[Opening Dataset records section]
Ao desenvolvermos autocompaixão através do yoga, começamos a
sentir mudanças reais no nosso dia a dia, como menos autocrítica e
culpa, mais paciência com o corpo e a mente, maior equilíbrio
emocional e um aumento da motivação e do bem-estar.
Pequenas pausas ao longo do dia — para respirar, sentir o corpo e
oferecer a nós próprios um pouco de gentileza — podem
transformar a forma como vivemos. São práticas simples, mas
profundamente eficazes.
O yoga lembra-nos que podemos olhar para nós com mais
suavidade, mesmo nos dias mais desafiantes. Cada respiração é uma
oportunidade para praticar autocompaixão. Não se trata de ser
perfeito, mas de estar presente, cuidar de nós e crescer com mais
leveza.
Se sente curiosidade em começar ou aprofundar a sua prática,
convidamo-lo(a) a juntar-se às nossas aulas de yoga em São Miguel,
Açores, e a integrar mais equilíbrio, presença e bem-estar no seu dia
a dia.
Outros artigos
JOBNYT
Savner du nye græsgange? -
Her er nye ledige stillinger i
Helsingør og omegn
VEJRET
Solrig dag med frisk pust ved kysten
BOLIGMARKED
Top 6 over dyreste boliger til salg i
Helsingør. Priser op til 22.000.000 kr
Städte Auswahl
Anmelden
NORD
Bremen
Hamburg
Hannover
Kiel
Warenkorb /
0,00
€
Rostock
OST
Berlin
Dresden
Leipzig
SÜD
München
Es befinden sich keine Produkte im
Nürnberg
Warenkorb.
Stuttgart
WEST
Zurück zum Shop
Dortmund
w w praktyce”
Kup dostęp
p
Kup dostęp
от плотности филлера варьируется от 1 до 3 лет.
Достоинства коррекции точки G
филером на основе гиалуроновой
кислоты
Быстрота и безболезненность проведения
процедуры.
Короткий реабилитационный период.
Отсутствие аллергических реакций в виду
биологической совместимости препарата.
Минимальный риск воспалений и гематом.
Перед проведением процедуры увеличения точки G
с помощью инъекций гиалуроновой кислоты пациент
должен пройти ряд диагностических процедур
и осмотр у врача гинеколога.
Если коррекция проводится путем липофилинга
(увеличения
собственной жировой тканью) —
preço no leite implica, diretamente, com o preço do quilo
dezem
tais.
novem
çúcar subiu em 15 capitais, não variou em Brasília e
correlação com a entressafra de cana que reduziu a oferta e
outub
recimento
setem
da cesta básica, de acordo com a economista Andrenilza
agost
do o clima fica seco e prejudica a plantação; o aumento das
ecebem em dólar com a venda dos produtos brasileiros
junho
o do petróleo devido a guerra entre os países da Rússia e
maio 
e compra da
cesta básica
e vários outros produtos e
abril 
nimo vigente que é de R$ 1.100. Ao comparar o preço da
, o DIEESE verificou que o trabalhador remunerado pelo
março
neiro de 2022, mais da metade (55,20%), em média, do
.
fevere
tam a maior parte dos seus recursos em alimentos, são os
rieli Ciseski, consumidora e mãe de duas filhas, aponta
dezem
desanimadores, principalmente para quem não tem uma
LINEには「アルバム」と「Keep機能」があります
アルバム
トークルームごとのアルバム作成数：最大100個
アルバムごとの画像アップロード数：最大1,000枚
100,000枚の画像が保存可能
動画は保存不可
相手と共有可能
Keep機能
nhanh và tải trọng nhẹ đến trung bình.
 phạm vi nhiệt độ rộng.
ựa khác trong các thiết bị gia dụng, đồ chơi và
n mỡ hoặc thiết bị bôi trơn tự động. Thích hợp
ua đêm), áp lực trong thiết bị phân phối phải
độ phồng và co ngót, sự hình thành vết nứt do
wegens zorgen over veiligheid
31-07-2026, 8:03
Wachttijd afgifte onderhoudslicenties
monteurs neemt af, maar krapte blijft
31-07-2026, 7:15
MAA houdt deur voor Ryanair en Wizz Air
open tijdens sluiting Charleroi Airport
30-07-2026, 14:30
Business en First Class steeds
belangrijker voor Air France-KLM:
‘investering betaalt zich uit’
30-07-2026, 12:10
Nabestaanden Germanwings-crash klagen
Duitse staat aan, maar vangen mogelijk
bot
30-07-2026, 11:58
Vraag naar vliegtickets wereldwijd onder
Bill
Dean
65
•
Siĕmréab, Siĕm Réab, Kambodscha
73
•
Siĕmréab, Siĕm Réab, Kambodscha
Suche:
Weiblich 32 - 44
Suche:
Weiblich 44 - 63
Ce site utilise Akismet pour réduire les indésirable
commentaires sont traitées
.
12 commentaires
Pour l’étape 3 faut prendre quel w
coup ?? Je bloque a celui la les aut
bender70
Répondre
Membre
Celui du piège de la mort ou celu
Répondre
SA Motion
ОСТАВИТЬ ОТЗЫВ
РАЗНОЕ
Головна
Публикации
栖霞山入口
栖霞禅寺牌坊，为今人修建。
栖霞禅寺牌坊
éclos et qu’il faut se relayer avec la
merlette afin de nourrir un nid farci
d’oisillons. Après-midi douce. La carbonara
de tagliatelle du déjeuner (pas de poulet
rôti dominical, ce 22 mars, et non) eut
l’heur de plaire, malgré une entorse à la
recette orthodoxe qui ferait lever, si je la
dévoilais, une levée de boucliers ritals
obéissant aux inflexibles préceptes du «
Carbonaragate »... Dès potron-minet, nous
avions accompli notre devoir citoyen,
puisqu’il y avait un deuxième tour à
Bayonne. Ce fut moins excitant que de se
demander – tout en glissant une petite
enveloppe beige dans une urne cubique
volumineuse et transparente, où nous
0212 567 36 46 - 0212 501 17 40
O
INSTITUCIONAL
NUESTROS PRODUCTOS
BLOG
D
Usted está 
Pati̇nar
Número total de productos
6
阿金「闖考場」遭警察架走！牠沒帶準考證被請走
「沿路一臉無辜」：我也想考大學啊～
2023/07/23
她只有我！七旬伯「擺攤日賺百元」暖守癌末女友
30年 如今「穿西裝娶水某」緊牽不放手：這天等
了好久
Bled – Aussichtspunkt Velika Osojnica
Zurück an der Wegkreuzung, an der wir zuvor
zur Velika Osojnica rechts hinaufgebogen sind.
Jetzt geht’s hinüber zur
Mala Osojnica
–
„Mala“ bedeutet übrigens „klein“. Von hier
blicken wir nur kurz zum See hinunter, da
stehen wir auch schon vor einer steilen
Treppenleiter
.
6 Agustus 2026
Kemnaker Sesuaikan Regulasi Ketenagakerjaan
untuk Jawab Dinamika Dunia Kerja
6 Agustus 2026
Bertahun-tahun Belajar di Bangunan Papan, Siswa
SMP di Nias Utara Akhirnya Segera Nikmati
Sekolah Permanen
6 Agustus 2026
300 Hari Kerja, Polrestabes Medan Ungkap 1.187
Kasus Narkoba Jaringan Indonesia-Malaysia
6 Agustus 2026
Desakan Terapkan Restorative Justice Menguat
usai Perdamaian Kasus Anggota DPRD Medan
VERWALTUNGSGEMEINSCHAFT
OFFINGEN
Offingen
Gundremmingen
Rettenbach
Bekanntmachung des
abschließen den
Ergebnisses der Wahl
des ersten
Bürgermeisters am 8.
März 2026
[Closing Dataset records section]
=== What you should do ===
Could you output, exactly and with nothing else, the lines from the start of the records through the line containing "convidamo-lo(a) a juntar-se"?

=== Task solution ===
Ao desenvolvermos autocompaixão através do yoga, começamos a
sentir mudanças reais no nosso dia a dia, como menos autocrítica e
culpa, mais paciência com o corpo e a mente, maior equilíbrio
emocional e um aumento da motivação e do bem-estar.
Pequenas pausas ao longo do dia — para respirar, sentir o corpo e
oferecer a nós próprios um pouco de gentileza — podem
transformar a forma como vivemos. São práticas simples, mas
profundamente eficazes.
O yoga lembra-nos que podemos olhar para nós com mais
suavidade, mesmo nos dias mais desafiantes. Cada respiração é uma
oportunidade para praticar autocompaixão. Não se trata de ser
perfeito, mas de estar presente, cuidar de nós e crescer com mais
leveza.
Se sente curiosidade em começar ou aprofundar a sua prática,
convidamo-lo(a) a juntar-se às nossas aulas de yoga em São Miguel,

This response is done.